Start of Available data
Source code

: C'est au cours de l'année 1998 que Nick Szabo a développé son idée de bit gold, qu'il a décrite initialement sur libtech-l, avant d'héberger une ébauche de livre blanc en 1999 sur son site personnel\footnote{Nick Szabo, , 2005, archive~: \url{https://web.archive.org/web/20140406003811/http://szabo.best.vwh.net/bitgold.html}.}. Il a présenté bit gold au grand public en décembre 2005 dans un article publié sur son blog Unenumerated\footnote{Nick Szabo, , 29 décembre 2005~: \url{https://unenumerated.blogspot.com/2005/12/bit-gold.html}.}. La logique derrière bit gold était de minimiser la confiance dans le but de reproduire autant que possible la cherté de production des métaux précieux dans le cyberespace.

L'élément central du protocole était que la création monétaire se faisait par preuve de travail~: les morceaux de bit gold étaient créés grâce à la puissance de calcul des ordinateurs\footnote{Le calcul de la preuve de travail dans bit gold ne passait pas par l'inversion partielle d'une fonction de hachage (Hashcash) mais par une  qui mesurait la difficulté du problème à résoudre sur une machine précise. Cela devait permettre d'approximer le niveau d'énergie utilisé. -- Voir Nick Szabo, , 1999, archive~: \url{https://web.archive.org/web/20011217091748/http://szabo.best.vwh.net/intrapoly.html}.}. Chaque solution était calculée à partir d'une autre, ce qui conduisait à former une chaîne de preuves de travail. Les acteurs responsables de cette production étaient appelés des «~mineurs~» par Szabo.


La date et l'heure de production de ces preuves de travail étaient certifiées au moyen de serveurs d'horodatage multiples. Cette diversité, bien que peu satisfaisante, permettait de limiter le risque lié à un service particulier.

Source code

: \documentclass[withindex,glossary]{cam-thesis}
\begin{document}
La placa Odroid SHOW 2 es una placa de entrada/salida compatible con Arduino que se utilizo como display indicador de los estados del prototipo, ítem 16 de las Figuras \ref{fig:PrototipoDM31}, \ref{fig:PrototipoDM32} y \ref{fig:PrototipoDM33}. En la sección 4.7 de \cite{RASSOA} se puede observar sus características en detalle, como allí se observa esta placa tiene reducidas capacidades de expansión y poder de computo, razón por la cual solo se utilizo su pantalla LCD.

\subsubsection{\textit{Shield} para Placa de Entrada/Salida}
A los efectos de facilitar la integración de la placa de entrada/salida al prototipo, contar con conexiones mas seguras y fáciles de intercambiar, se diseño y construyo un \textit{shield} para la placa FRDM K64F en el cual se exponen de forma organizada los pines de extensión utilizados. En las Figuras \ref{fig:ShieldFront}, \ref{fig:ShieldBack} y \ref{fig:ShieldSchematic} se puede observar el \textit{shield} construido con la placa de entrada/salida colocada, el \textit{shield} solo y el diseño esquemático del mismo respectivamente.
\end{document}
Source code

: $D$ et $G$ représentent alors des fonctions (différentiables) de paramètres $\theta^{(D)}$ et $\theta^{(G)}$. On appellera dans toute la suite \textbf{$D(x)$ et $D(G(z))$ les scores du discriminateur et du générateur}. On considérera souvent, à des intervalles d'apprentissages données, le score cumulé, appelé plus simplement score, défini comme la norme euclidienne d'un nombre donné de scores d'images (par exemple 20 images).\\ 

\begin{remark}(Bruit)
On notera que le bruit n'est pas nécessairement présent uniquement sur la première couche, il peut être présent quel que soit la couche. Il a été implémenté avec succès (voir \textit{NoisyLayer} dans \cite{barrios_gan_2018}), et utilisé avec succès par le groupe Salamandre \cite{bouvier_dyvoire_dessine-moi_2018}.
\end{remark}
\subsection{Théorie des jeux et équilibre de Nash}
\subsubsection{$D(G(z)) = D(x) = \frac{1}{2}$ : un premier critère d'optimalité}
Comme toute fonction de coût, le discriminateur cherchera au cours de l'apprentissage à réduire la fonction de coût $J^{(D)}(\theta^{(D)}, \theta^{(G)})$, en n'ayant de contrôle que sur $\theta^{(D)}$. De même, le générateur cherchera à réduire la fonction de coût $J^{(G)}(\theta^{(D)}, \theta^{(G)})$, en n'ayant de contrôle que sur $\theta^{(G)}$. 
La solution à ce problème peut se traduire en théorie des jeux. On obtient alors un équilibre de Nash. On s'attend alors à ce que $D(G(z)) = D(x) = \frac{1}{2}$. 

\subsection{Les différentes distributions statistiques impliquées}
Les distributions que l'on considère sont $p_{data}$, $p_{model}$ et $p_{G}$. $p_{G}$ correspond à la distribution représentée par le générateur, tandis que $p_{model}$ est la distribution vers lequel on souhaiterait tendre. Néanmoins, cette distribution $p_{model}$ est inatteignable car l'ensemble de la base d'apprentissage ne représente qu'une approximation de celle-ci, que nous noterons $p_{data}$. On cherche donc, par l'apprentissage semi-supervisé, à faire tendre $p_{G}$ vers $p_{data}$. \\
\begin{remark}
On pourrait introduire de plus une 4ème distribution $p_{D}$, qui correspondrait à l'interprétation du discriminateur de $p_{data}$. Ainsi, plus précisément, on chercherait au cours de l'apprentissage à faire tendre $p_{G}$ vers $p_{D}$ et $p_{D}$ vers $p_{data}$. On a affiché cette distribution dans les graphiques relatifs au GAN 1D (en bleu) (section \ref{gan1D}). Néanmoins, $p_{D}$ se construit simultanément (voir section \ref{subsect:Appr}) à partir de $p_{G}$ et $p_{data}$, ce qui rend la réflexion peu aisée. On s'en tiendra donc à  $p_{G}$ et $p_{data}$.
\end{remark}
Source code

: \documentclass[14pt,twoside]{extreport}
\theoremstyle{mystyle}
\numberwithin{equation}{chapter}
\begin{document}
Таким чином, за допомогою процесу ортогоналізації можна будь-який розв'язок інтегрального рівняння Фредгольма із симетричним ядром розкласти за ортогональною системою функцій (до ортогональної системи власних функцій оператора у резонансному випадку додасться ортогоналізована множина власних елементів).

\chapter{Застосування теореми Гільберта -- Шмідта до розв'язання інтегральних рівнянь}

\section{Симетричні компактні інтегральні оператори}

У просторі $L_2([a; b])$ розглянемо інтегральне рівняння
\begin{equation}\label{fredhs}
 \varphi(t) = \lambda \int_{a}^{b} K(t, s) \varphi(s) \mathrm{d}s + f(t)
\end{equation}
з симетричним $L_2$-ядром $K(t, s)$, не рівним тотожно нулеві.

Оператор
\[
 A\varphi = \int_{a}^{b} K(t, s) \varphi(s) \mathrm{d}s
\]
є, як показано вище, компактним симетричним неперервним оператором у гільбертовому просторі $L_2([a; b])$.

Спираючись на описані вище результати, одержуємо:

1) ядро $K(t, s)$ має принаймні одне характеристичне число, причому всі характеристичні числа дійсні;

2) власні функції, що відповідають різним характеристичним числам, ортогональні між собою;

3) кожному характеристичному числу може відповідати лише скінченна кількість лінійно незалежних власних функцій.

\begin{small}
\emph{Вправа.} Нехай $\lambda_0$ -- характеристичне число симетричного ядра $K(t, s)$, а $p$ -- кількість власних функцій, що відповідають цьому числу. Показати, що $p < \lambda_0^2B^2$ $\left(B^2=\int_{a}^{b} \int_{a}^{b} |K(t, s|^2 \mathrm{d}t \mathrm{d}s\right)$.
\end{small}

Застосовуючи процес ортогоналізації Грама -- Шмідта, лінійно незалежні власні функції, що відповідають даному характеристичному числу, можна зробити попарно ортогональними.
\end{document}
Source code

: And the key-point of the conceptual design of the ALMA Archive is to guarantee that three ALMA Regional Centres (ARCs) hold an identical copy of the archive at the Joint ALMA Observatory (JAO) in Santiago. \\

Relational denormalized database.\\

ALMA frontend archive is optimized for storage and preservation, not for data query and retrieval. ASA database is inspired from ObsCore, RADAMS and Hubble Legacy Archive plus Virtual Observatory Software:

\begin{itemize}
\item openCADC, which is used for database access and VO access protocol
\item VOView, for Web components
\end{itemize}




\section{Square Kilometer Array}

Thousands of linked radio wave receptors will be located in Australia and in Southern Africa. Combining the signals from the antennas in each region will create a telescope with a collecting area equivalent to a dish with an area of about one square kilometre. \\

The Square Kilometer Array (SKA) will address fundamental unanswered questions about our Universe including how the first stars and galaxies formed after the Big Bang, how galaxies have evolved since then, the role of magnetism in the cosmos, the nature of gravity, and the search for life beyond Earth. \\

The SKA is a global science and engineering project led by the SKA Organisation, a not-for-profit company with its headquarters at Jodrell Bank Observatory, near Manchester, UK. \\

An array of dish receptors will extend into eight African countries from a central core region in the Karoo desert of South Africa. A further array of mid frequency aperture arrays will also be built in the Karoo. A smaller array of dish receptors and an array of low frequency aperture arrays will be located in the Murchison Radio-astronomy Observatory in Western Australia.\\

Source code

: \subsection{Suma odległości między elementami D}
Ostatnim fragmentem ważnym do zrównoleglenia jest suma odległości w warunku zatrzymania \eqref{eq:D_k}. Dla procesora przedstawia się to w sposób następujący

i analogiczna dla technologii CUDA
End of Available data
With "preuves" as the string to match, show every line of the entries above that has it.

L'élément central du protocole était que la création monétaire se faisait par preuve de travail~: les morceaux de bit gold étaient créés grâce à la puissance de calcul des ordinateurs\footnote{Le calcul de la preuve de travail dans bit gold ne passait pas par l'inversion partielle d'une fonction de hachage (Hashcash) mais par une  qui mesurait la difficulté du problème à résoudre sur une machine précise. Cela devait permettre d'approximer le niveau d'énergie utilisé. -- Voir Nick Szabo, , 1999, archive~: \url{https://web.archive.org/web/20011217091748/http://szabo.best.vwh.net/intrapoly.html}.}. Chaque solution était calculée à partir d'une autre, ce qui conduisait à former une chaîne de preuves de travail. Les acteurs responsables de cette production étaient appelés des «~mineurs~» par Szabo.
La date et l'heure de production de ces preuves de travail étaient certifiées au moyen de serveurs d'horodatage multiples. Cette diversité, bien que peu satisfaisante, permettait de limiter le risque lié à un service particulier.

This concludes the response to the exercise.